American unilateralism remained entrenched, and formed the basis for American neutrality in World War I. However, after the United States entered the war as an “associated power” with the Allies, Woodrow Wilson became an advocate of an international League of Nations to enforce peace. The League and the Treaty of Versailles were defeated in the U.S. Senate, and the official doctrine of the United States remained unilateralist over the period 1920 to 1941. During this period, the doctrine became known as isolationism, and neutrality legislation passed during the 1930s was designed to prohibit the United States from becoming engaged in another European war.

The “Cash and Carry” Neutrality Act of 1939, passed within a few weeks after the outbreak of World War II, was intended to prevent the United States from becoming either a creditor to the Allies or to become engaged through its shipping as a target for German submarines. The law, based on the experience of World War I, was calculated to prevent the recurrence of the issues that had drawn the United States into that earlier conflict. However, unilateralism came to an end with the Japanese attack on Pearl Harbor, and the entry of the United States into the war as an ally of Britain and the Soviet Union. Roosevelt developed a vision of a war-free world where all nations could live in peace, and the concept of the League of Nations was revived with the creation of the United Nations.
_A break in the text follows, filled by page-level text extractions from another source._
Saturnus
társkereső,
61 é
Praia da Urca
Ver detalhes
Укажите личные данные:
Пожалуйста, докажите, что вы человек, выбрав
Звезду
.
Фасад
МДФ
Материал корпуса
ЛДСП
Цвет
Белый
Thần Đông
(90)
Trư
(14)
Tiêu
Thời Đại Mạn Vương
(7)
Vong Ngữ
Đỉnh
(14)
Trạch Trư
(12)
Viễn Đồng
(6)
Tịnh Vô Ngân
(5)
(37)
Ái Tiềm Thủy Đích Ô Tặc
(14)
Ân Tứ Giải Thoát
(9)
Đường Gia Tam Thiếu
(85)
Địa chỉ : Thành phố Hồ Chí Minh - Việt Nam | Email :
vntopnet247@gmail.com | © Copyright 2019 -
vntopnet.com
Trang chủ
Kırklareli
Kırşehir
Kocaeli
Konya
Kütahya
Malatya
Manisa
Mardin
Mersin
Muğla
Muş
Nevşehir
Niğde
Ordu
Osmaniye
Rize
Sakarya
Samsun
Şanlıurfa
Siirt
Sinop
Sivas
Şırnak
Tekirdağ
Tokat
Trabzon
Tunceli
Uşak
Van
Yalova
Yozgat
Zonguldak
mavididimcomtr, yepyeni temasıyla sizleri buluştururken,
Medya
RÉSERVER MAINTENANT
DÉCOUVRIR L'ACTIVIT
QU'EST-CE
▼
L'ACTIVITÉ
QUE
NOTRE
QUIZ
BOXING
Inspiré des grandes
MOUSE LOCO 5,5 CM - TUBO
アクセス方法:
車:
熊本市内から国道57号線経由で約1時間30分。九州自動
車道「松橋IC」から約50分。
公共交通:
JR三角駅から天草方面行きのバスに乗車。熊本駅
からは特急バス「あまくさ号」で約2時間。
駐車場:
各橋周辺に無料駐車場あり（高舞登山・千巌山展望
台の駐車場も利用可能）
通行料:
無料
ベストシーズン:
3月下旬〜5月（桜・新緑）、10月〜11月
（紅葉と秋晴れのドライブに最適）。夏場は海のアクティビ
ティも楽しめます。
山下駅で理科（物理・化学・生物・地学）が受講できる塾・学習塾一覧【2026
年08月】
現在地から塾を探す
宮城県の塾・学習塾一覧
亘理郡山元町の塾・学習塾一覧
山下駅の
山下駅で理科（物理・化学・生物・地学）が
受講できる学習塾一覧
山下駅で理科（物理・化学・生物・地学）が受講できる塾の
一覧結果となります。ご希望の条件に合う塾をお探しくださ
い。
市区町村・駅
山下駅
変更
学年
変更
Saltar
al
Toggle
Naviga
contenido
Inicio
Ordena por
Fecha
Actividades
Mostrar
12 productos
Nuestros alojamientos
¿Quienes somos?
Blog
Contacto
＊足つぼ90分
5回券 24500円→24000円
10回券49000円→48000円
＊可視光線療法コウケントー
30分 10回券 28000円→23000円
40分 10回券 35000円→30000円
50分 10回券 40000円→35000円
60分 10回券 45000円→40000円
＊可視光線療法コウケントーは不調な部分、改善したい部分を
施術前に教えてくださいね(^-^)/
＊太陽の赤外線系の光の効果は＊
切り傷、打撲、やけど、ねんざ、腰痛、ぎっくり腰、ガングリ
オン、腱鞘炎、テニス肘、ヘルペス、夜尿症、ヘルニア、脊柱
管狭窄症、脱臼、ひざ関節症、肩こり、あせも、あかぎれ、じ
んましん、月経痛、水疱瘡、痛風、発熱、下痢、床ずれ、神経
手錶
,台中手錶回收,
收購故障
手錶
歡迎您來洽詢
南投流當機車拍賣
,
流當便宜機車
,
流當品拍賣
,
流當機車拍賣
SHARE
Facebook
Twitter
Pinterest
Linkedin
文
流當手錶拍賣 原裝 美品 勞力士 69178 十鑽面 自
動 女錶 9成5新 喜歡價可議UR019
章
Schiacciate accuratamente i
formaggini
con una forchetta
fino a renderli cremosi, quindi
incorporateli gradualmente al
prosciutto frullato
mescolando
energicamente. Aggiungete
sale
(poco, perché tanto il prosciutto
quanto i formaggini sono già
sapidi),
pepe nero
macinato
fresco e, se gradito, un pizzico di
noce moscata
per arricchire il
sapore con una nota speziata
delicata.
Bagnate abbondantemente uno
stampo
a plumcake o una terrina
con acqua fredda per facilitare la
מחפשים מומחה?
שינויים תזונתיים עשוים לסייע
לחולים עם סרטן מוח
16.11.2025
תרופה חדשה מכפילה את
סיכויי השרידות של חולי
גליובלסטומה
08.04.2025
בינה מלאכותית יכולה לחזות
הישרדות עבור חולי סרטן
In contemporary times, particularly since the resurgence of conservatism in the 1980s, American unilateralism has come to signify action taken in international affairs without benefit of consultation with significant allies or with international bodies.

Scholars contend that this contemporary view of unilateralism evolved from the influence of the Christian Right on Ronald Reagan in the 1980s. Because Reagan was determined to prove the military might of the United States, he never hesitated to initiate unilateral military action around the globe. Reagan justified attacks, such as those in Afghanistan, Angola, and Nicaragua, as necessary to American interests. Reagan maintained that his unilateral decision to build up nuclear weapons was a necessary result of the liberal call for “unilateral disarmament” in the 1970s.

At the beginning of the twenty-first century, Republican George W. Bush established American unilateralism with policies that included refusing to ratify treaties prohibiting the use of land mines and nuclear testing, withdrawing from compliance with the Kyoto Protocol designed to prevent global warming, initiating the war in Iraq, decreasing support for the United Nations, and America's pro-Israel stance despite increasing support for Palestinian rights around the world.